-- DATASET RECORDS follows --

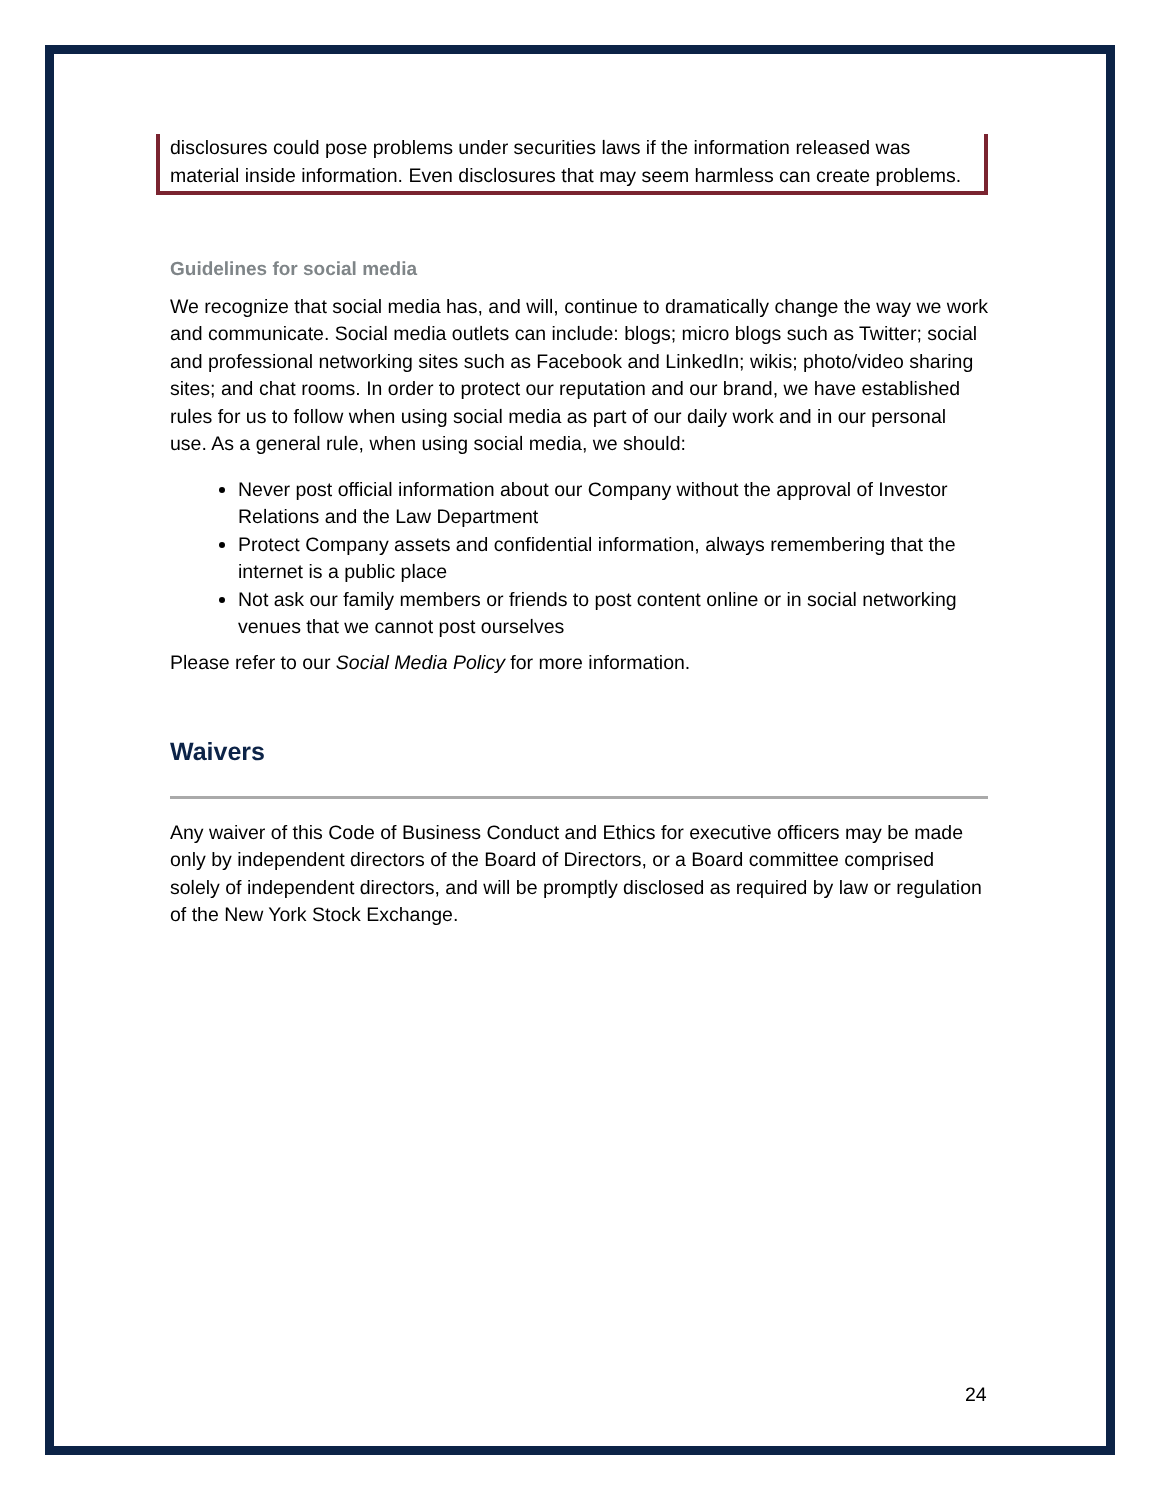disclosures could pose problems under securities laws if the information released was material inside information. Even disclosures that may seem harmless can create problems.
Guidelines for social media
We recognize that social media has, and will, continue to dramatically change the way we work and communicate. Social media outlets can include: blogs; micro blogs such as Twitter; social and professional networking sites such as Facebook and LinkedIn; wikis; photo/video sharing sites; and chat rooms. In order to protect our reputation and our brand, we have established rules for us to follow when using social media as part of our daily work and in our personal use. As a general rule, when using social media, we should:
Never post official information about our Company without the approval of Investor Relations and the Law Department
Protect Company assets and confidential information, always remembering that the internet is a public place
Not ask our family members or friends to post content online or in social networking venues that we cannot post ourselves
Please refer to our Social Media Policy for more information.
Waivers
Any waiver of this Code of Business Conduct and Ethics for executive officers may be made only by independent directors of the Board of Directors, or a Board committee comprised solely of independent directors, and will be promptly disclosed as required by law or regulation of the New York Stock Exchange.
24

-- DATASET RECORDS concluded --

WHAT YOU NEED TO DO:
The answer should be all lines from the entries above that hold the word "Company".

RESPONSE AREA:
Never post official information about our Company without the approval of Investor Relations and the Law Department
Protect Company assets and confidential information, always remembering that the internet is a public place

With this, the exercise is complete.